San Francisco Chronicle - December 10, 2004
Ruthe Stein at rstein@sfchronicle.com.
Some children have an innate resilience that shields them from an unstable home life. Their ability to bounce back is rich subject matter not just for social scientists but for filmmakers as well. Francois Truffaut mined it in "The 400 Blows" and so did Robert Benton in "Kramer vs. Kramer."
Spanish director Miguel Albaladejo creates another memorable comeback kid in "Bear Cub," which is finally getting an American release after a long run on the film festival circuit, where it was warmly received. Although not in the rarefied league of classics of the genre, the movie gets to you largely because of David Castillo's touching and at times heartbreaking performance as Bernardo, a fatherless 9-year-old being raised in the country by a hippie mother. The free-spirited Violeta (Elvira Lindo) seems oblivious to the fact that hippies are so over.
Off on a jaunt to India with a new boyfriend -- surely one in a string of them -- Violeta brings her son, wise beyond his years, to Madrid to stay with her brother Pedro (Jose Luis Garcia-Perez). Sweet-natured, caring and responsible in a way his sister never will be -- he's a dentist, for goodness sake -- Pedro is the sort of uncle any child would be lucky to have. Garcia-Perez inhabits the role with such joie de vivre, it makes you wish he was your relative -- he'd sure liven up those holiday dinners. As Pedro introduces Bernardo to the delights of the big city, the camera captures its wide avenues and old-world charm.
Albaladejo and co-screenwriter Salvador Garcia Ruiz take their film where few family dramas have dared to go. Pedro happens to be gay, HIV-positive and part of a subculture of gay men who call themselves bears because they let their body hair grow au natural and aren't obsessed with dieting or keeping toned. When they party together, it looks like a convention of Smokey Bears.

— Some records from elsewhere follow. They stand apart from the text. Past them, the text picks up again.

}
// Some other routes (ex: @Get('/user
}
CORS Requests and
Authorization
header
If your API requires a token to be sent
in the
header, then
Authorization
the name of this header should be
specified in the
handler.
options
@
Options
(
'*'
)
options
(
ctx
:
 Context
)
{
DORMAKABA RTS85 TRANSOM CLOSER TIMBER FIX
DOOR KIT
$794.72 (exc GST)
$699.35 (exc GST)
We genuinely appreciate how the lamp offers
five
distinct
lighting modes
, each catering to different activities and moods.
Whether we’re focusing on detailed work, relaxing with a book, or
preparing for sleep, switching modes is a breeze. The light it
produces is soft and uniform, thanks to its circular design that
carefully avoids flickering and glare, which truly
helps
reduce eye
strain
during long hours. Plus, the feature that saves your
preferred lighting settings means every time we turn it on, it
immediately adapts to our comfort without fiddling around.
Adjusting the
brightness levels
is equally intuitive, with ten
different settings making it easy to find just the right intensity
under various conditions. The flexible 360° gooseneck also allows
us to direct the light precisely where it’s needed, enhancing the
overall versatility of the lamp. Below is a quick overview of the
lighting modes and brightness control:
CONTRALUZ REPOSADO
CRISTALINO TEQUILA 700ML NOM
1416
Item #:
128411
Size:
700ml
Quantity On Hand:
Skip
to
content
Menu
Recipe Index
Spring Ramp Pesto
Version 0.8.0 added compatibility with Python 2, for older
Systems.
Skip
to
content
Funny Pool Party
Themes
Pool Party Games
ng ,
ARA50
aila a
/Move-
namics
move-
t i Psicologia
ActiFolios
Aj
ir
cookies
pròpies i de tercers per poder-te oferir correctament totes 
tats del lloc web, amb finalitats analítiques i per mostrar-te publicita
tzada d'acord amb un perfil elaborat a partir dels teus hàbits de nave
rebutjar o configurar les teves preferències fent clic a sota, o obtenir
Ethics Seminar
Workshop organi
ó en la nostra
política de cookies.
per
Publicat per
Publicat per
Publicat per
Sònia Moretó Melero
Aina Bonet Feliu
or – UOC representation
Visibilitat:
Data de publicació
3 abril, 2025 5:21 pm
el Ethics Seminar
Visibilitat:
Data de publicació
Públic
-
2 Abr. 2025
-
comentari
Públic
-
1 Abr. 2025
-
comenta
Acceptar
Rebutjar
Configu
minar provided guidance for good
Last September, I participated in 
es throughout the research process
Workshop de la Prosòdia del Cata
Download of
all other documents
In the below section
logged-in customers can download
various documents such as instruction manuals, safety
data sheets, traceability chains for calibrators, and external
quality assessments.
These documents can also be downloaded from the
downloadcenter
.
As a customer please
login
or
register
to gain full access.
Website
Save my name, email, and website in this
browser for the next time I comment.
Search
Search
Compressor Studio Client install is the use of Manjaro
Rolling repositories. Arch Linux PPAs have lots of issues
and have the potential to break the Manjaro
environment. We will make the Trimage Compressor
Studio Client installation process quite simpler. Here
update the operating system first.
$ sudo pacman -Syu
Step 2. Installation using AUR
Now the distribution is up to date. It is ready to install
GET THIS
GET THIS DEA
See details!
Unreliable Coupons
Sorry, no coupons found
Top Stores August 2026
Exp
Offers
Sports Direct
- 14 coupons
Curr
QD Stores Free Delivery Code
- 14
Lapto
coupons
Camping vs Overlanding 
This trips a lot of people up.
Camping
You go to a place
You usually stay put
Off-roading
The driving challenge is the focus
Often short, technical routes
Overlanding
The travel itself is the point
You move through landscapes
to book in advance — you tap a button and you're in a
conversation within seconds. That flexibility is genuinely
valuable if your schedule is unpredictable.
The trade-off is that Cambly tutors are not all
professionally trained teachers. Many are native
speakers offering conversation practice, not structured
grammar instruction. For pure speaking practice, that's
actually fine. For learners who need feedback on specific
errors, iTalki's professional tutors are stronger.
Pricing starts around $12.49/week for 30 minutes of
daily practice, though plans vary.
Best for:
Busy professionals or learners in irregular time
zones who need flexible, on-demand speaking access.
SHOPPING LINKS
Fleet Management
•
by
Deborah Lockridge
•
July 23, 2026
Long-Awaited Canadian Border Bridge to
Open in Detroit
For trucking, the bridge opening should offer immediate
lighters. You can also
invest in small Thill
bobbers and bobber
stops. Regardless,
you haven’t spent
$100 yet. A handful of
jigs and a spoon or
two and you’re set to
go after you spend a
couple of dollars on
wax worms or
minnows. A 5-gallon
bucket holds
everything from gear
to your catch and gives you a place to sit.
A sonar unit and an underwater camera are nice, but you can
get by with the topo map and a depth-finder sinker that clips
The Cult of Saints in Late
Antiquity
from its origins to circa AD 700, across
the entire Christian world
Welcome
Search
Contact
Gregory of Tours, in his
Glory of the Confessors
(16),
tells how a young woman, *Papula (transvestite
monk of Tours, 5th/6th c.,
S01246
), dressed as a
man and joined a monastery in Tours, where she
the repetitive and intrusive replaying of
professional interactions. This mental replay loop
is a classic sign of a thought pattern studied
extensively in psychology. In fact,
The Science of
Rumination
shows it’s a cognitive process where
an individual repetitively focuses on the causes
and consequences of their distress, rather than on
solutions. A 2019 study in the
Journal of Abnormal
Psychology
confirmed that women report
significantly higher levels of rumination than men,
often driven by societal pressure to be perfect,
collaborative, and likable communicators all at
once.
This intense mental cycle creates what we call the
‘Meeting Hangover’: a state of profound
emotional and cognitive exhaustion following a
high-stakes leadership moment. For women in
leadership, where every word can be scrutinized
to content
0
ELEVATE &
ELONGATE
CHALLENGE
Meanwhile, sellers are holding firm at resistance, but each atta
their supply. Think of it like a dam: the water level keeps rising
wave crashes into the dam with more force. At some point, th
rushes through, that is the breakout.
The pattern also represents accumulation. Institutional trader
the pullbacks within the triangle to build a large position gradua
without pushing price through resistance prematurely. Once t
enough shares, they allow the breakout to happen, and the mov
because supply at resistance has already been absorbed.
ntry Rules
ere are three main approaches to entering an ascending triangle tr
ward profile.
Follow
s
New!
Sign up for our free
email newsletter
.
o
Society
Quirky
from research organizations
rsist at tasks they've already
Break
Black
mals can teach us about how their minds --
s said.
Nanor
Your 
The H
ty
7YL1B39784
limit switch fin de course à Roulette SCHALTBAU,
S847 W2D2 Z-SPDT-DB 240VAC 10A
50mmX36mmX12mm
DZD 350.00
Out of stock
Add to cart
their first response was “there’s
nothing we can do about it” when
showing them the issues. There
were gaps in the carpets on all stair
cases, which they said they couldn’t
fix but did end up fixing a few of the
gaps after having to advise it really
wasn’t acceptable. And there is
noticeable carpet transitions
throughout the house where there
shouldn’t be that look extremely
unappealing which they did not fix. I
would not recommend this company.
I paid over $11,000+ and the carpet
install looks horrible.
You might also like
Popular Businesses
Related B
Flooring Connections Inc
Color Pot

Is this an appropriate crowd for an impressionable 9-year-old to be hanging out with? Pedro himself has doubts and drops his friends during the two weeks Violeta is supposed to be away. But then she gets into legal trouble in India, and it appears she may not be able to claim her son for a very long time.
"Bear Cub" raises complex issues about who is suited to be a substitute parent, further complicated by the sudden appearance of Bernardo's paternal grandmother, Teresa (the fiery Empar Ferrer, a sort of Spanish Olympia Dukakis). Although the boy hates her because of the terrible things she's said about his mother, Teresa insists he would be better off with her and resorts to blackmail to gain custody.
Hollywood tackled a similar subject in the Kate Hudson vehicle "Raising Helen." Its shallowness makes you appreciate even more what "Bear Cub" attempts to do. It doesn't always succeed. Matters get resolved too easily, and the ending feels tacked on. Still, the film's ambitions are laudable, and it manages to be touching, funny and true to life. It seems ungrateful to ask for anything more.
-- Advisory: This film contains sexual situations.